Lindsey Vandal's avatar

totally agree! She is clearly building a platform on the word and should not have used that title. Contacting Akilah and recognizing her progress on the subject at the very least would have been the ethical route. I am grateful for the folks who mention this like yourself, now I will turn to Akilah instead of buying this book!

Terry Underwood, PhD's avatar

To be fair:

The Oxford English Dictionary (OED) entry for the adjective "schoolish" states that the "earliest known use is in the mid 1500s" and provides the earliest evidence from 1549, in a translation by Thomas Hoby, courtier and translator

Since "schoolishness" is derived from the adjective "schoolish" by adding the suffix "-ness" it's reasonable to conclude that "schoolishness" also originated around the same time period in the mid-16th century, shortly after the first known use of "schoolish" in 1549.
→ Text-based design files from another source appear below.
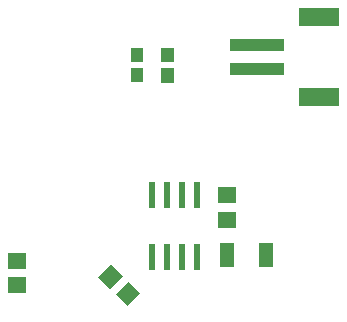
<source format=gtp>
G04 MADE WITH FRITZING*
G04 WWW.FRITZING.ORG*
G04 DOUBLE SIDED*
G04 HOLES PLATED*
G04 CONTOUR ON CENTER OF CONTOUR VECTOR*
%ASAXBY*%
%FSLAX23Y23*%
%MOIN*%
%OFA0B0*%
%SFA1.0B1.0*%
%ADD10R,0.024000X0.087000*%
%ADD11R,0.181102X0.039370*%
%ADD12R,0.133858X0.062992*%
%ADD13R,0.043307X0.047244*%
%ADD14R,0.049208X0.078736*%
%ADD15R,0.049222X0.078736*%
%ADD16R,0.059055X0.055118*%
%LNPASTEMASK1*%
G90*
G70*
G54D10*
X620Y417D03*
X570Y623D03*
X670Y623D03*
X670Y417D03*
X620Y623D03*
X720Y417D03*
X720Y623D03*
X570Y417D03*
G54D11*
X920Y1123D03*
X920Y1044D03*
G54D12*
X1125Y1218D03*
X1125Y950D03*
G54D13*
X520Y1023D03*
X520Y1090D03*
G54D14*
X820Y423D03*
G54D15*
X948Y423D03*
G54D16*
X120Y323D03*
X120Y404D03*
X820Y623D03*
X820Y542D03*
G36*
X472Y353D02*
X430Y311D01*
X391Y350D01*
X433Y392D01*
X472Y353D01*
G37*
D02*
G36*
X529Y296D02*
X487Y254D01*
X449Y293D01*
X490Y335D01*
X529Y296D01*
G37*
D02*
G36*
X598Y1047D02*
X642Y1047D01*
X642Y999D01*
X598Y999D01*
X598Y1047D01*
G37*
D02*
G36*
X598Y1114D02*
X642Y1114D01*
X642Y1066D01*
X598Y1066D01*
X598Y1114D01*
G37*
D02*
G04 End of PasteMask1*
M02*
</source>
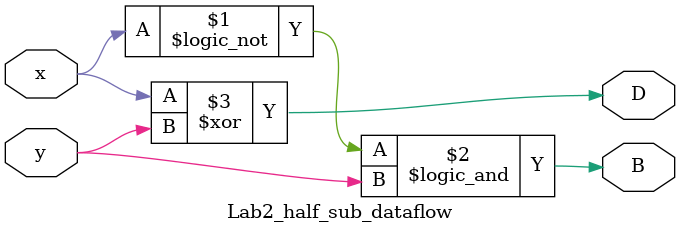
<source format=v>
module Lab2_half_sub_dataflow(D,B,x,y);
	output D,B;
	input x,y;
	
	assign B=(!x)&&y;
	assign D=x^y;

endmodule 
</source>
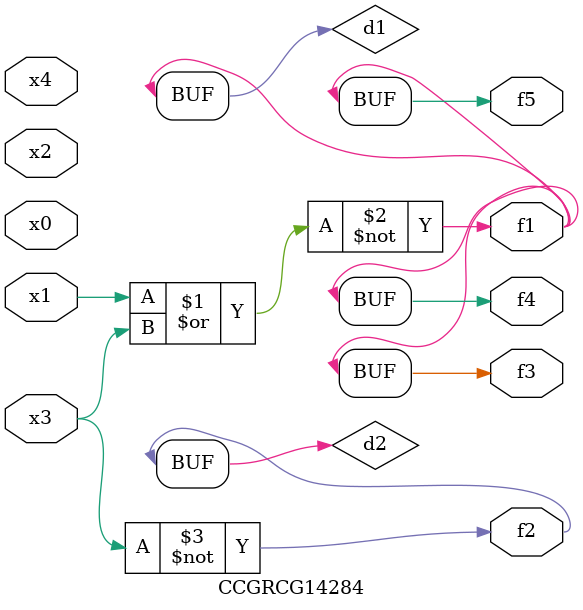
<source format=v>
module CCGRCG14284(
	input x0, x1, x2, x3, x4,
	output f1, f2, f3, f4, f5
);

	wire d1, d2;

	nor (d1, x1, x3);
	not (d2, x3);
	assign f1 = d1;
	assign f2 = d2;
	assign f3 = d1;
	assign f4 = d1;
	assign f5 = d1;
endmodule

</source>
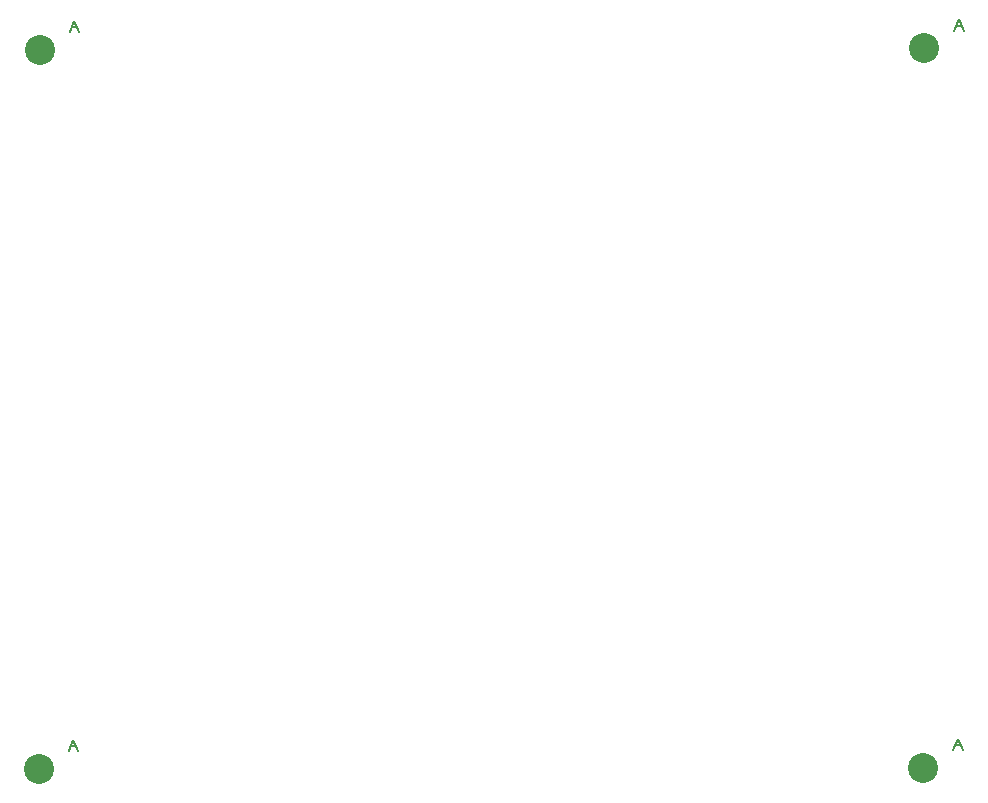
<source format=gbr>
G04 EasyPC Gerber Version 21.0.3 Build 4286 *
G04 #@! TF.Part,Single*
G04 #@! TF.FileFunction,Drillmap *
G04 #@! TF.FilePolarity,Positive *
%FSLAX35Y35*%
%MOIN*%
%ADD29C,0.00500*%
G04 #@! TA.AperFunction,ComponentPad*
%ADD99C,0.10000*%
X0Y0D02*
D02*
D29*
X49815Y77418D02*
X51378Y81168D01*
X52940Y77418*
X50440Y78981D02*
X52315D01*
X50209Y317182D02*
X51771Y320932D01*
X53334Y317182*
X50834Y318744D02*
X52709D01*
X344697Y77812D02*
X346259Y81562D01*
X347822Y77812*
X345322Y79374D02*
X347197D01*
X345091Y317576D02*
X346653Y321326D01*
X348216Y317576*
X345716Y319138D02*
X347591D01*
D02*
D99*
X39815Y71481D03*
X40209Y311244D03*
X334697Y71874D03*
X335091Y311638D03*
X0Y0D02*
M02*

</source>
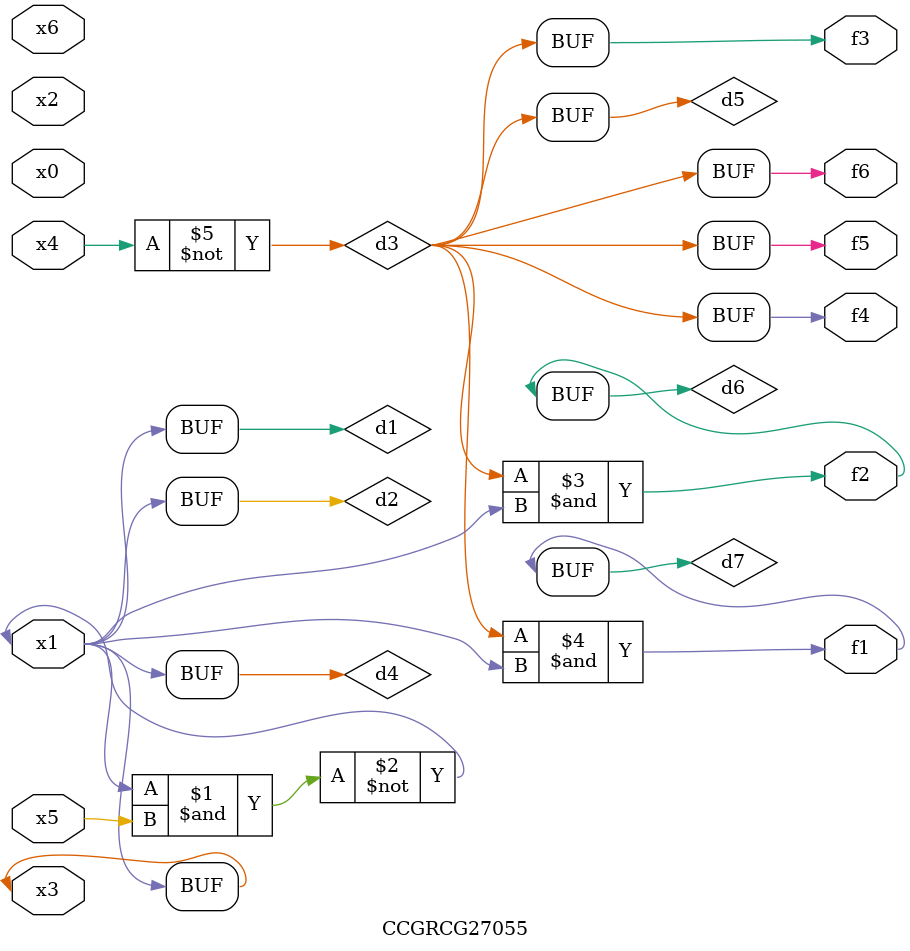
<source format=v>
module CCGRCG27055(
	input x0, x1, x2, x3, x4, x5, x6,
	output f1, f2, f3, f4, f5, f6
);

	wire d1, d2, d3, d4, d5, d6, d7;

	buf (d1, x1, x3);
	nand (d2, x1, x5);
	not (d3, x4);
	buf (d4, d1, d2);
	buf (d5, d3);
	and (d6, d3, d4);
	and (d7, d3, d4);
	assign f1 = d7;
	assign f2 = d6;
	assign f3 = d5;
	assign f4 = d5;
	assign f5 = d5;
	assign f6 = d5;
endmodule

</source>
The etymology and earliest citation for its root word "schoolish" allows us to place its origin in the mid-1500s with confidence. No information in the search results contradicts this mid-16th century dating.

We don't have a definitive first-use date for "schoolishness.”

Maria Toia's avatar

I just came across this article, and even though the comments are more than a year old, I wanted to say that I am an adult education specialist from Romania, I have only done work at the European level, and English is not my native language, and yet, I have been using the term "schoolishness" for over a decade now.

And no, it never crossed my mind to Google it. In fact, I came across Susan’s work after watching her present at an online conference. I looked up her work, found her books, among which was Schoolishness too. Then, recently, I stumbled upon Akilah’s work and her talk about schoolishness too, but I find their use of the term so different and coming at the schooling issue from totally different perspectives. Just like I use it to describe the adverse effects of schooling on adults and their relation and engagement with education and learning later in adult life.

This whole discussion actually makes me think of Big Magic by Elizabeth Gilbert and how easily we start feeling entitled to own ideas, words, or concepts. Sometimes, ideas just move through us they arise in different places, at different times, through people who are tuned in to similar questions.

To me, it’s a shared emergence of meaning, which actually makes the term richer. You could even say that the simultaneous use of schoolishness by different people points to something collective happening in our awareness about schooling and its effects.